Il risultato è quasi sempre una marmellata di informazioni e qualche like che difficilmente si trasforma in qualcuno che sceglie il vostro box per allenarsi. Alcuni puntano sulle gare dalle quali ritengono di poter ottenere notorietà. Ma, ancora, la notorietà da sola non serve a molto dato che difficilmente uno che sta a Milano, andrà ad allenarsi in un Box di Roma ogni giorno.

Se lo fai per i Drop-in, forse dovresti rivedere il tuo business plan ed il tuo piano di comunicazione. Ad ogni modo il punto è che molti ignorano completamente la comunicazione sul territorio pensando che il passaparola sia sufficiente. Ebbene, non lo è. E non lo è perché oltre al farti conoscere, avrai anche un altro problema: far capire alla gente quello che fai.

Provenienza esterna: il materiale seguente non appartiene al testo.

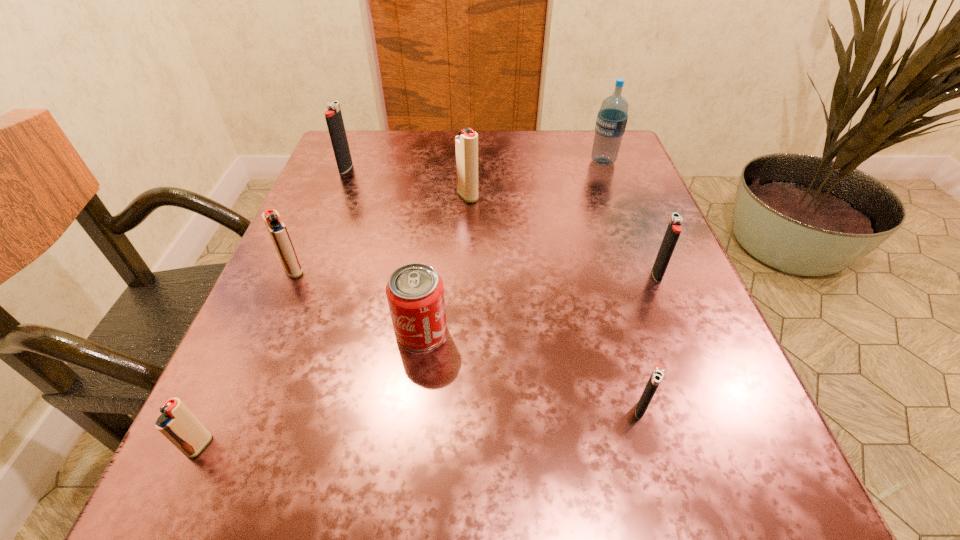
Find the location of `can`. can is located at coordinates (415, 293).

This screenshot has height=540, width=960. In order to click on the nearest red igniter in this screenshot , I will do `click(177, 423)`.

This screenshot has height=540, width=960. I want to click on the smallest red igniter, so click(177, 423).

Locate an element on the screen. The width and height of the screenshot is (960, 540). the nearest black igniter is located at coordinates (657, 374).

The width and height of the screenshot is (960, 540). In order to click on the second nearest igniter in this screenshot , I will do (657, 374).

Locate an element on the screen. vacant area located on the front of the tallest object is located at coordinates (640, 260).

This screenshot has width=960, height=540. What are the coordinates of `vacant region located on the front of the fourth object from right to left` in the screenshot? It's located at (462, 368).

The width and height of the screenshot is (960, 540). I want to click on vacant space located on the front of the biggest black igniter, so click(305, 269).

Find the location of a particular element. This screenshot has width=960, height=540. vacant area situated on the front of the second farthest black igniter is located at coordinates (693, 364).

Locate an element on the screen. This screenshot has height=540, width=960. vacant space located 0.270m on the right of the second biggest red igniter is located at coordinates (462, 271).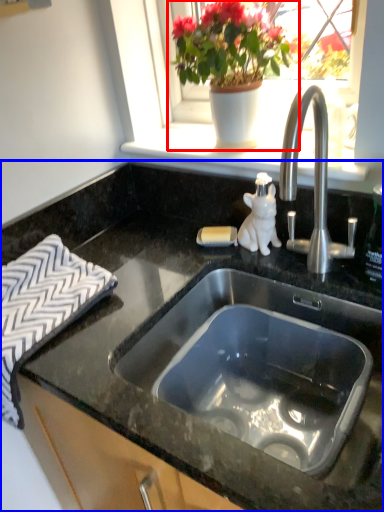
Question: Which point is further to the camera, houseplant (highlighted by a red box) or countertop (highlighted by a blue box)?

Choices:
 (A) houseplant
 (B) countertop

Answer: (A)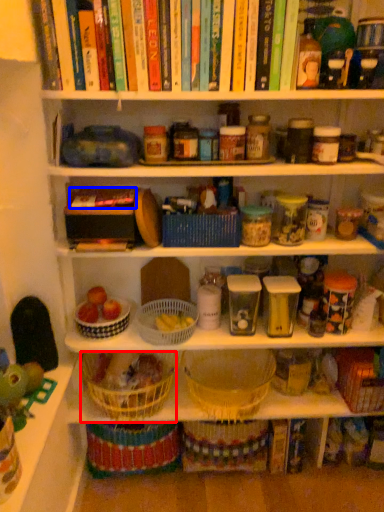
Question: Which object is further to the camera taking this photo, basket (highlighted by a red box) or book (highlighted by a blue box)?

Choices:
 (A) basket
 (B) book

Answer: (A)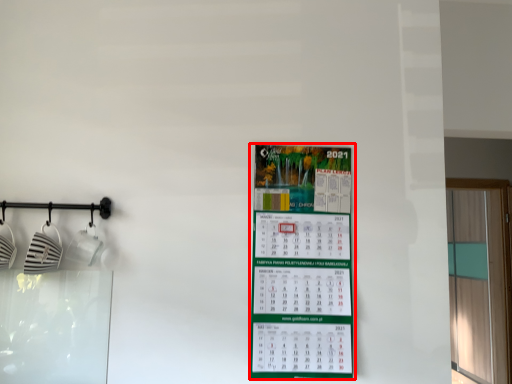
Question: Observing the image, what is the correct spatial positioning of poster (annotated by the red box) in reference to window?

Choices:
 (A) left
 (B) right

Answer: (A)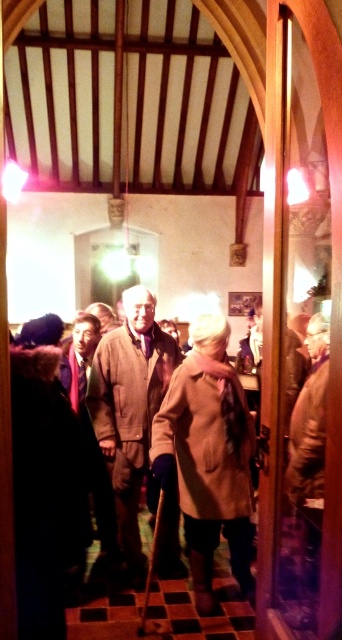
You are standing in the church and see two coats at the center. Which one is closer to the ground, the beige woolen trench coat at center or the beige wool coat at center?

The beige woolen trench coat at center is positioned under the beige wool coat at center, so it is closer to the ground.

Per questo è importante farsi vedere e dopo aver studiato come comunicare ciò che fate, uscite e andate tra la gente. Potrebbe essere un centro commerciale, potrebbe essere una ospitata in una radio locale, potrebbe essere un’intervista o un redazionale su un giornale locale. Oppure piazzare volantini in luoghi strategici o ancora avviare sinergie con altre attività del posto, oppure impostare campagne di Guerrilla Maketing. Non è detto che tutte siano adeguate a tutti i contesti ma con le dovute valutazioni le possibilità non mancano e spesso questo tipo di comunicazione ha anche dei costi bassissimi rispetto ad altre forme di pubblicità. E funziona. Tantissimo. Parola di uno che viene tutt’oggi fermato dalla gente per strada per avere informazioni e consigli.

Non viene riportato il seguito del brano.